The Losers: The Closer on Nine at 9.35pm, just 819,000. Nine obviously has nothing in the cupboard to replace this dying series. Crossing Jordan on Seven at 9.30pm averaged 861,000 and won. Rove Live on Ten at 9.30 pm beat The Closer with 833,000. Bert’s Family Feud 621,000 about average. Ten’s duo, The Wedge with 784,000 and Real Stories with 798,000. Oh dear, slowly disappearing. Viewers say no to bogan humour.

News & CA: Much closer last night than Monday with Seven News and Today Tonight only winning nationally because of the usual big wins in Perth. Seven News and TT only won Adelaide and Perth each.
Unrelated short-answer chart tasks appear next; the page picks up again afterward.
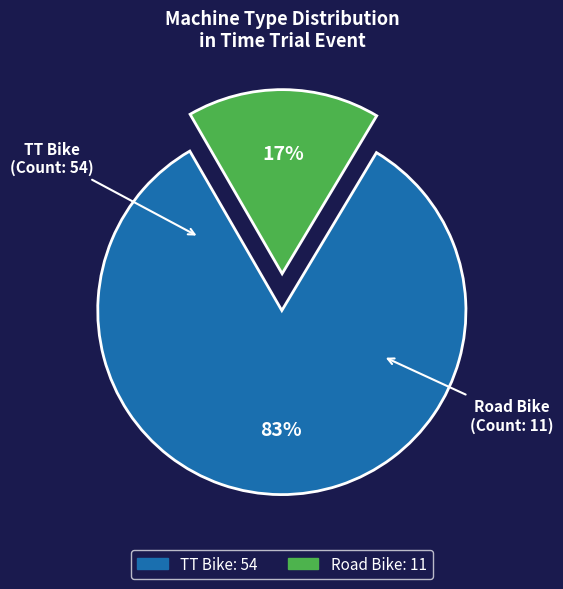

Combined, do Road Bike and TT Bike account for over 50%?

Yes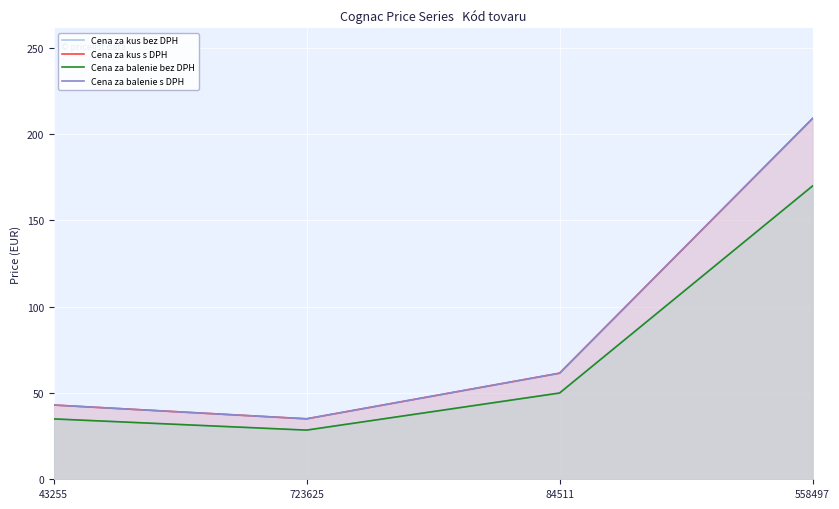

True or false: Cena za balenie bez DPH and Cena za kus s DPH cross at least once.

False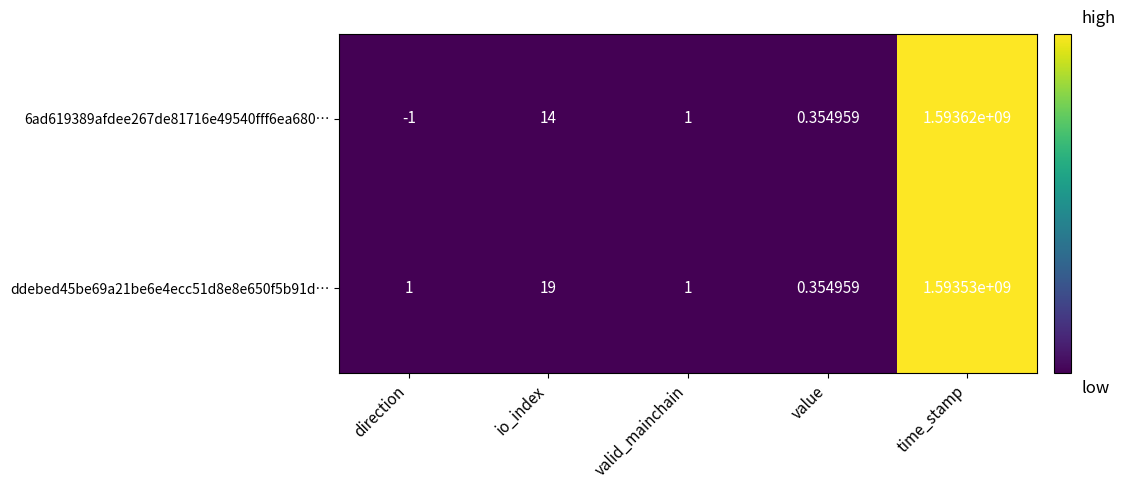

How many categories are shown in the chart?

5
Nine News and ACA won Sydney, Melbourne and Brisbane. Seven News won by 17,000 nationally and 115,000 in Perth. TT won by 136,000 in Perth and 40,000 nationally. ABC News was strong at over a million, The 7.30 Report was down at 726,000 (Border Security on Seven). Viewers returned to watch the dinghy thingie at 8pm: around 170,00: a nice turn-on. Ten News at Five averaged 888,000. Sunrise on Seven easily beat Today, 441,000. Today, 227,000. Early Sunrise 277,000 outrated Early Today, 123,000. Normal service restored in mornings? Nine News in Melbourne more than half a million viewers: the Brock factor? Seven News in Melbourne, 396,000.
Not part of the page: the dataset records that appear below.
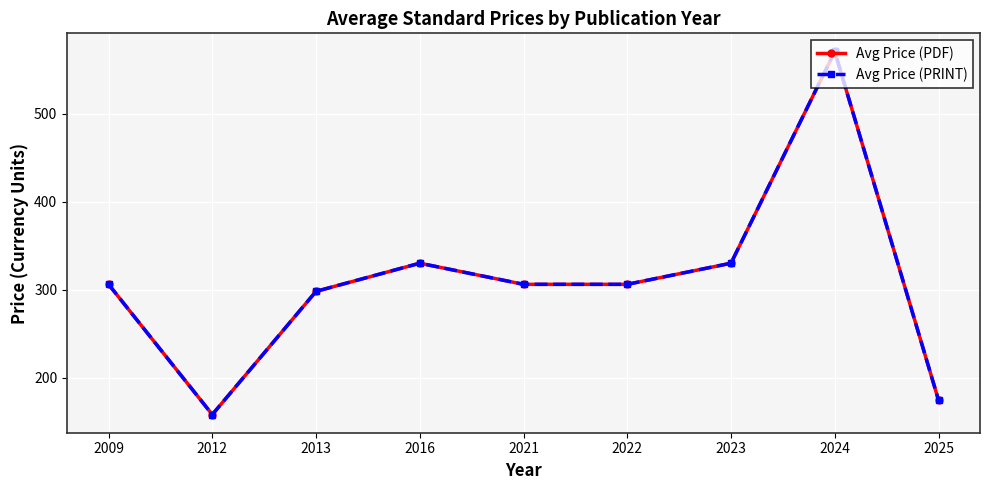

Does the chart have visible grid lines?

Yes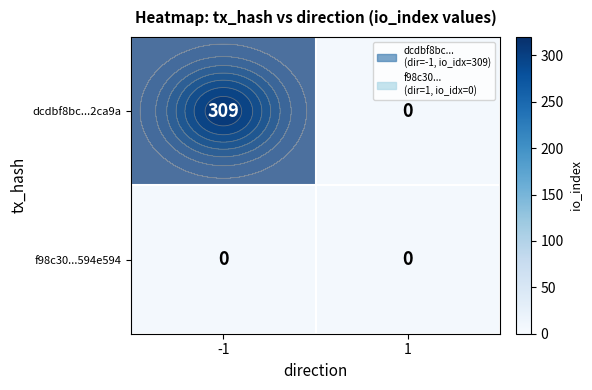

Which series has the largest total across all categories?

dcdbf8bc...2ca9a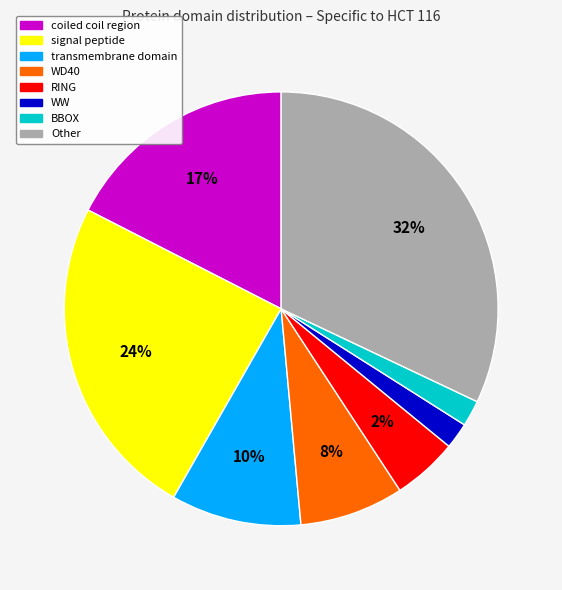

To the nearest percent, what is the combined percentage of transmembrane domain and coiled coil region?

27%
The Stats: Seven won with a share of 32.7% (31.9%), Nine with 28.2%(28.1%), Ten with 20.5% (19.9%), the ABC with 14.9% (13.8%) and SBS with 3.7% (6.2%). Seven won all five metro markets and leads the week 32.2% to 25.9%. In the bush a win to Prime/7Qld with 31.9% from Nine’s affiliates, WIN/NBN with 30.4%, Southern Cross (Ten) with 19.5%, the ABC on 14.5% and SBS on 3.7%.
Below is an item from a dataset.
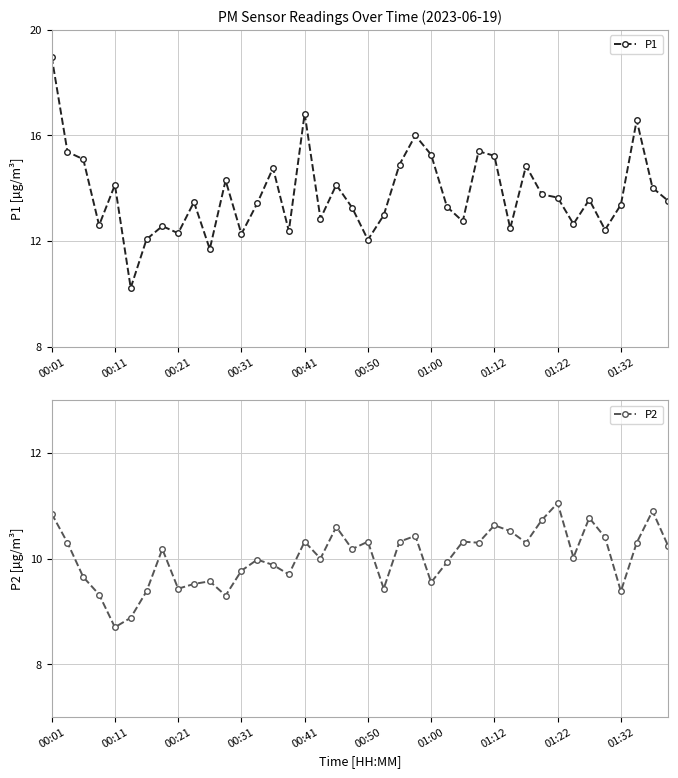

List the series in order of their peak value, highest first.

P1, P2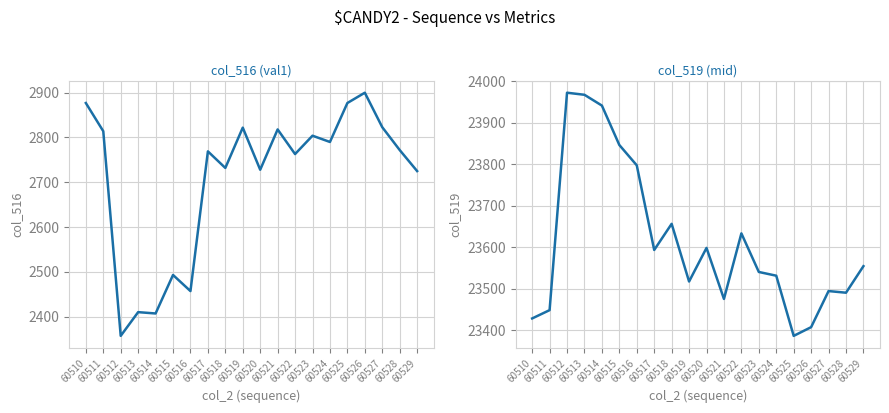

List the series in order of their overall mean, lowest first.

col_516 (val1), col_519 (mid)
Glenn Dyer’s comments: And if Nine thought it was getting closer on Tuesday nights, it knows it can only get worse. Dancing with the Stars returns next week. Nine knows it’s in for a bashing so it’s programmed a repeat of 20 to 1 at 7.30pm and a repeat of CSI at 8.30pm (as usual). It keeps the lacklustre The Closer at 9.30pm where it will be against All Saints. Tonight is interesting with Nine rotating CSI Miami into the 8.30pm timeslot with a fresh ep and then returns McLeod’s Daughters at 7.30pm, and starts the new series called Rome (HBO-BBC co pro) at 9.30 pm. Blood, guts, gore, s-x and politics, horses, swords, spears, dirty Roman streets, lot of marble, togas, Caesar, Brutus et cetera. I, Claudius it won’t be (which is still the yardstick for Roman hysterical drama type programs), although the two parter on Rome vs. Carthage on the ABC over the past two Thursday nights was pretty good and an eye-opener. Ten has Where Are They Now, House (new) and NCIS (repeat). Seven has The Force at 7.30pm, Police Files at 8pm, Forensic Investigators at 8.30pm. That’s not going to be enough to make it four nights on the top for Seven. Close between Ten and Nine.